§ **Extract provided**:

The original Stars and Bars, the 1st Official Flag of the
Confederate States of America (1861-1863)

But the Stars and Bars was under attack as early as 1862 for its resemblance to the Stars and Stripes of the United States.  The CSA did not want to be seen as the union's little brother, so they went back to the drawing board for a new national flag.  And by May of 1863 they unveiled the official second flag of the Confederacy.  Referred to as "The Stainless Banner", the flag featured a large white field and incorporated what we now call the rebel flag in the upper left corner.  Officially, the large white field still stood for purity however it was stated by William Thompson at the time (one of the chief designers of the flag) that the white stood for white supremacy.  The inclusion of the rebel battle flag in the national flag is no mistake.  Thompson said that it was included because it gave the flag a unique look, and that the Confederate Army was already using it on the battlefield.  And he was right.  As early as 1861, the Armies of Tennessee and Northern Virginia had adopted the large blue X on a field of red with the stars crossing as their battle flags. They had done so because early on in the war, it became evident that the stars and bars looked far too much like the stars and stripes, and in the mass confusion of battle -- it is difficult to see the difference.

The Second National Flag of the Confederate States of America

The flag that we all refer to as the Confederate flag today is a derivation from the battle flag and the second national flag.  In fact, this flag was one of the initially proposed national flags in 1861 and it was not chosen as the flag of the confederacy.  It was shortly after that vote that General Robert E. Lee adopted the southern cross as the battle flag of the Army of Northern Virginia.

§ **Source data**:

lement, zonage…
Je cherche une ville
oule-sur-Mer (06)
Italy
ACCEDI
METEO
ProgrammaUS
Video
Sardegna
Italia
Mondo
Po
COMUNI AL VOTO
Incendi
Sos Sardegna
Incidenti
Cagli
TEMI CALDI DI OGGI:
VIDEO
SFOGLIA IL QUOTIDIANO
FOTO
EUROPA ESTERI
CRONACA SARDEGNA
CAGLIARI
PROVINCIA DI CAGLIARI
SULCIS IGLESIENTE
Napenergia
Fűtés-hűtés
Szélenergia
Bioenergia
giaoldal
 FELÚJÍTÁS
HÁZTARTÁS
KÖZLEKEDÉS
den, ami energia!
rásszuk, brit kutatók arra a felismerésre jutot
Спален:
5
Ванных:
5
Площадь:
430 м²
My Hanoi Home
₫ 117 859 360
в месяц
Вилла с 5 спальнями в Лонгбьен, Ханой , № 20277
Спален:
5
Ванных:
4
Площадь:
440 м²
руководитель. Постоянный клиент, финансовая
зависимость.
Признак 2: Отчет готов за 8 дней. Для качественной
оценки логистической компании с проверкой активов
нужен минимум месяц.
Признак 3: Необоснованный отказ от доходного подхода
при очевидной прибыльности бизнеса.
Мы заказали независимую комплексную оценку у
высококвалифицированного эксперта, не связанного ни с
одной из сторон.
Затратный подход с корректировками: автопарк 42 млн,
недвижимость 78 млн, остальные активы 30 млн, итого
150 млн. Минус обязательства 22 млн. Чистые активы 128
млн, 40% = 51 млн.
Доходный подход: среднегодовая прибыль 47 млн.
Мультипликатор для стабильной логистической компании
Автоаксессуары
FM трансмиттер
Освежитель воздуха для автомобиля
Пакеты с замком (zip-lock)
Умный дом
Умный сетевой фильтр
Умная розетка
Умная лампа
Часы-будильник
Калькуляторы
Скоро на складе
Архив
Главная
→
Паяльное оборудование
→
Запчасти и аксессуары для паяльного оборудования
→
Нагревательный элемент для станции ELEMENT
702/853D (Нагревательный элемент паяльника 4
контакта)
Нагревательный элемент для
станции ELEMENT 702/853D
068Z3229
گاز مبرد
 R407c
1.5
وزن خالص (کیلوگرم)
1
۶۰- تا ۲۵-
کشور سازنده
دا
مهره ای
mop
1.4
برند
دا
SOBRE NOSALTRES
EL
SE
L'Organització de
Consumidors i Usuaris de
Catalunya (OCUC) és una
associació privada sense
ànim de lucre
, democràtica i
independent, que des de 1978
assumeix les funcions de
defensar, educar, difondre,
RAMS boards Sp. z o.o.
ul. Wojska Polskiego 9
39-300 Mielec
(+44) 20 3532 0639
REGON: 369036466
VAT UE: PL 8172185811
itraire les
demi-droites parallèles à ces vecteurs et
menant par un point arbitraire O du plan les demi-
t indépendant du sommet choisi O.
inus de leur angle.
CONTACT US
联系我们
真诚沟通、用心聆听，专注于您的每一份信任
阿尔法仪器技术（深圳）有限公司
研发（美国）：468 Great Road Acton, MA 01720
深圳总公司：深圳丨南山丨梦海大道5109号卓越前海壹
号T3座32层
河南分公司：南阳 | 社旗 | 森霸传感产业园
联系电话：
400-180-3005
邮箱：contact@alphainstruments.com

§ **Task goal**: Decide whether each statement agrees with the passage on Confederate flags above, answering yes or no and quoting the deciding words: (a) the official second flag of the Confederacy was unveiled in 1862; (b) the flag now referred to as the Confederate flag was chosen as the national flag in 1861; (c) the Armies of Tennessee and Northern Virginia had adopted the blue X on a red field as their battle flags as early as 1861.

§ **Expected answer**:
(a) No: "by May of 1863 they unveiled the official second flag of the Confederacy."
(b) No: "it was not chosen as the flag of the confederacy."
(c) Yes: "As early as 1861, the Armies of Tennessee and Northern Virginia had adopted the large blue X on a field of red with the stars crossing as their battle flags."